Some recent decisions of the All-India Council for Technical Education (AICTE) in regard to engineering courses in Maharashtra make it clear that it is as easy to bring pressure on so-called all-India bodies as on state ones. Further, any set of rules can be readily subverted to suit the interests of those who matter and officials of bodies like the AICTE and universities and colleges who are responsible for maintaining standards in higher education willingly default on their responsibilities to accommodate the powerful and the influential.

The All-India Council for Technical Education (AICTE), a supervisory body of the central government, was formed about 15 years back supposedly to ensure proper standards of imparting technical education in the country. Such a supervisory body was considered essential because there exist many locally strong political and social pulls and pressures on universities and colleges which frequently work against the standards of higher technical education. It was thought that an all-India body would also keep in line the numerous education shops that have sprung up in many states such as Maharashtra, Karnataka and others. In these states, locally powerful politicians have discovered a very lucrative, totally risk-free, low-investment, high-return, money-making avenue in the guise of engineering colleges. By retaining effective control over admissions to these institutes and taking full advantage of the loopholes in the various reservation rules and the system of quotas, an alert and resourceful college management could and did make money hand over fist in every admission season.

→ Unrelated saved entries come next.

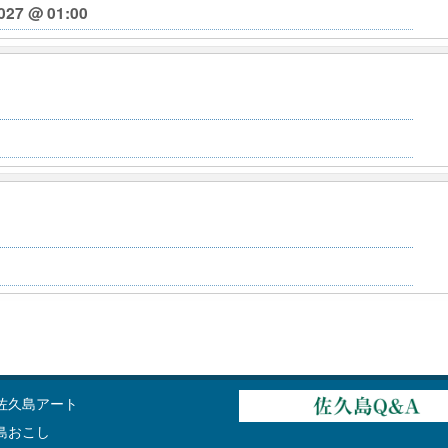
027 @ 01:00
佐久島アート
島おこし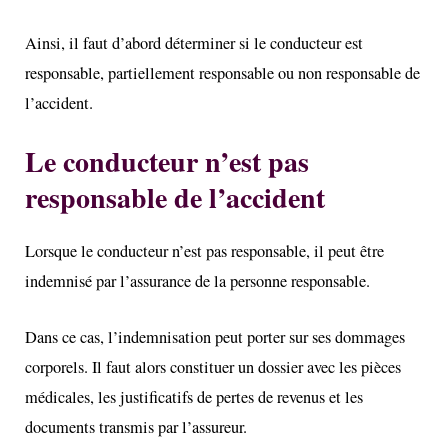
Ainsi, il faut d’abord déterminer si le conducteur est
responsable, partiellement responsable ou non responsable de
l’accident.
Le conducteur n’est pas
responsable de l’accident
Lorsque le conducteur n’est pas responsable, il peut être
indemnisé par l’assurance de la personne responsable.
Dans ce cas, l’indemnisation peut porter sur ses dommages
corporels. Il faut alors constituer un dossier avec les pièces
médicales, les justificatifs de pertes de revenus et les
documents transmis par l’assureur.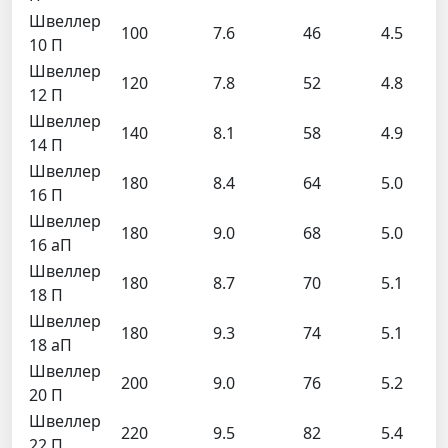
Швеллер
100
7.6
46
4.5
10 П
Швеллер
120
7.8
52
4.8
12 П
Швеллер
140
8.1
58
4.9
14 П
Швеллер
180
8.4
64
5.0
16 П
Швеллер
180
9.0
68
5.0
16 аП
Швеллер
180
8.7
70
5.1
18 П
Швеллер
180
9.3
74
5.1
18 аП
Швеллер
200
9.0
76
5.2
20 П
Швеллер
220
9.5
82
5.4
22 П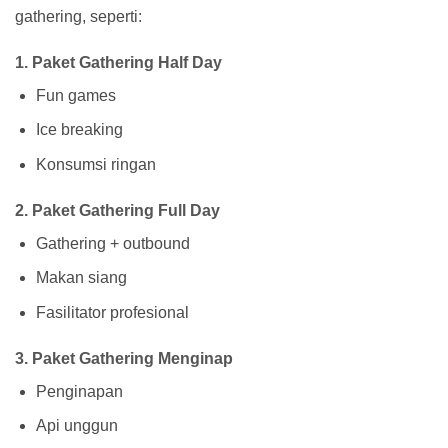
gathering, seperti:
1. Paket Gathering Half Day
Fun games
Ice breaking
Konsumsi ringan
2. Paket Gathering Full Day
Gathering + outbound
Makan siang
Fasilitator profesional
3. Paket Gathering Menginap
Penginapan
Api unggun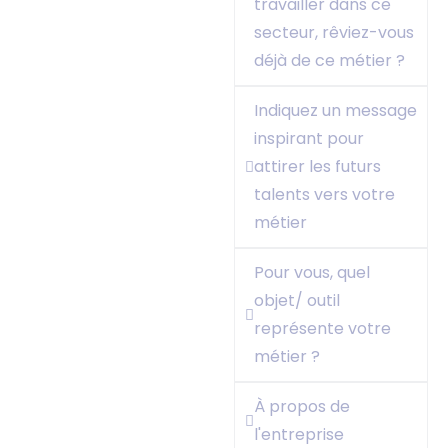
travailler dans ce
secteur, rêviez-vous
déjà de ce métier ?
Indiquez un message
inspirant pour
attirer les futurs
talents vers votre
métier
Pour vous, quel
objet/ outil
représente votre
métier ?
À propos de
l'entreprise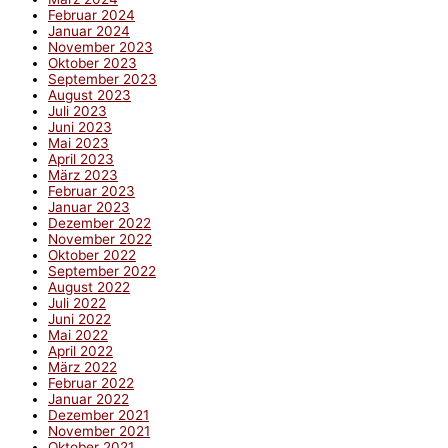
Februar 2024
Januar 2024
November 2023
Oktober 2023
September 2023
August 2023
Juli 2023
Juni 2023
Mai 2023
April 2023
März 2023
Februar 2023
Januar 2023
Dezember 2022
November 2022
Oktober 2022
September 2022
August 2022
Juli 2022
Juni 2022
Mai 2022
April 2022
März 2022
Februar 2022
Januar 2022
Dezember 2021
November 2021
Oktober 2021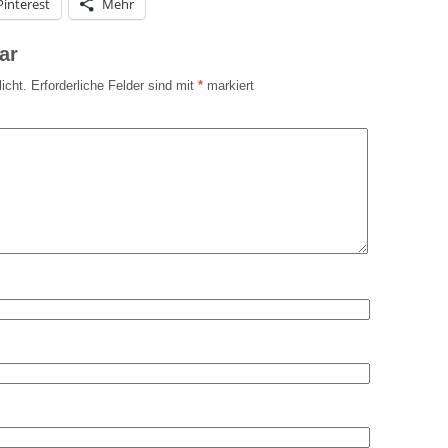
Pinterest
Mehr
ar
icht.
Erforderliche Felder sind mit
*
markiert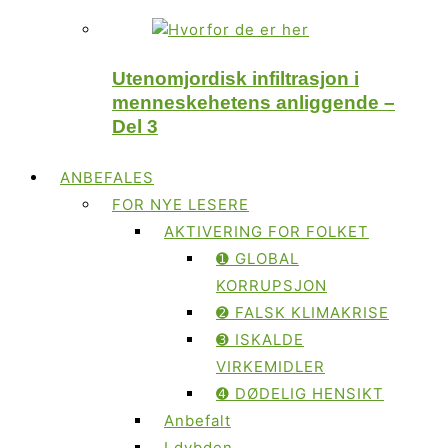
Utenomjordisk infiltrasjon i
menneskehetens anliggende –
Del 3
ANBEFALES
FOR NYE LESERE
AKTIVERING FOR FOLKET
➊ GLOBAL
KORRUPSJON
➋ FALSK KLIMAKRISE
➌ ISKALDE
VIRKEMIDLER
➍ DØDELIG HENSIKT
Anbefalt
I dybden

In the current academic year, already half over, the entire admissions procedure for the FY engineering class in Maharashtra was repeatedly thrown out of gear because of changes and modifications in the rules even after the admissions were almost complete. The last postponement was caused by the action of the AICTE itself when, violating its own guidelines, it allowed two new institutes in the state to take in fresh students even after admissions were completed and the new term was already launched. As it happens, these two institutes are run by two politicians currently in power in the state. The teaching for the first term thus began almost about the time when the first term should have concluded. The first term, normally of 16 weeks, has therefore been extended till January 15, 2001. But even this extension will not make up for all the lost weeks and would only partly cover the loss of teaching to the new students. Neither the academic authorities nor the educational barons who control the engineering colleges in Maharashtra were perturbed in any way at this loss to the students and to education.